Hypertension Electronic Pages |
Department of Neurology, Johann Wolfgang Goethe-University, Frankfurt am Main, Germany
To the Editor:
We read with interest the article by Rodríguez Hernández et al1 describing a significant difference between left and right common carotid artery intima-media thickness (mean CCA-IMT±SD, 0.75±0.11 mm versus 0.71±0.11 mm; P<0.001) in 102 untreated hypertensive patients. Furthermore, the authors found a significantly higher rate of left-sided nonlacunar ischemic strokes in a population-based stroke registry sample (odds ration [OR]=1.39 for atherosclerotic and OR=1.46 for cardioembolic strokes, respectively; P<0.001).1 They concluded from their findings that potential left side predilection for cerebrovascular events may be eventually related to increased hemodynamic stress and intimal damage as indicated by a significantly increased left CCA-IMT compared with the right side.1
We do not completely agree with the interpretation of the reported findings. Based on an analyses of the Carotid Atherosclerosis Progression Study community-based sample of 6972 subjects (age 51.0±12.9 years, 50.8% female),2,3 we confirm the finding of a significantly higher CCA-IMT on the left side (0.716±0.165 mm versus 0.688±0.147 mm; P<0.001). This was also the case in hypertensive patients (n=1399; 0.786±0.201 mm versus 0.751±0.169 mm; P<0.001). In contrast, we did not find any significant IMT differences at the carotid bifurcation (BIF-IMT) or at the internal carotid artery (ICA) bulb (BULB-IMT), respectively: BIF-IMT, 0.864±0.315 mm versus 0.864±0.313 mm; P=1.000; BULB-IMT, 0.719±0.254 mm versus 0.721±0.252 mm; P=0.424. In hypertensives, the findings were similar: BIF-IMT, 0.972±0.379 mm versus 0.968±0.375 mm; P=0.373; BULB-IMT, 0.785±0.290 mm versus 0.792±0.286 mm; P=0.242. Thus, we found that significant IMT differences favoring the left side were restricted to the CCA segment of the carotid system. Furthermore, this conclusion is supported by the finding that atherosclerotic plaque formation in the ICA bulb was present in 4.0% on the left side and in 4.6% on the right side (P=0.034). And also in hypertensives, we found no significant L/R difference in plaque prevalence (9.1% versus 9.7%, P=0.509).
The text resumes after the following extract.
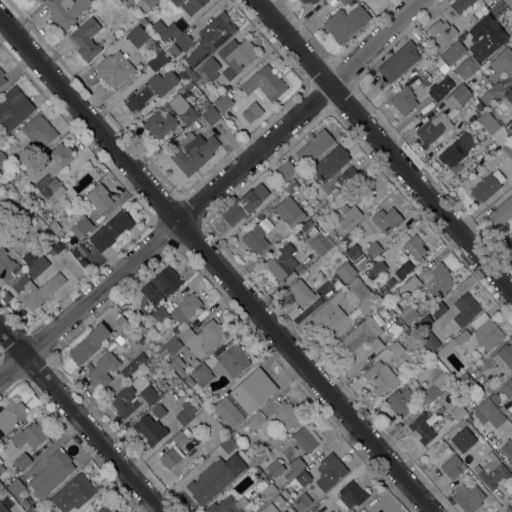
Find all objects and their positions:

Prospective studies reported an independent predictive value of CCA-IMT in view of future vascular events.4,5 Otherwise, from a pathophysiological point of view, increased CCA-IMT is more an indicator of vascular risk than a lesion, which itself may produce arterio-arterial thromboembolism.6,7 If increased left CCA-IMT may indicate a higher risk of atherosclerotic lesion formation across the left carotid system, a higher prevalence of atherosclerotic plaque should be present around the bifurcation. Unfortunately, that was indeed not the case. Thus, we would propose an alternative interpretation favoring increased CCA-IMT on the left side as a more adaptive vascular modeling driven by side differences concerning blood pressure, local shear forces, and vascular anatomy, but not as an indicator of a side-specific increased atherosclerotic risk on its own. Therefore, the link between significant L/R CCA-IMT differences and a higher frequency of cerebral ischemic events in the left hemisphere may be not stringent. The finding of this study, that only nonlacunar strokes (including cardioembolic strokes) were more often on the left side, casts further doubt on a meaningful relationship. Furthermore, the fact that only embolic infarctions with involvement of cortical structures were left side preferential may indicate that underrecognition of right-sided territorial infarctions because of neglect or that anosognosia may also play a significant role and should be further investigated.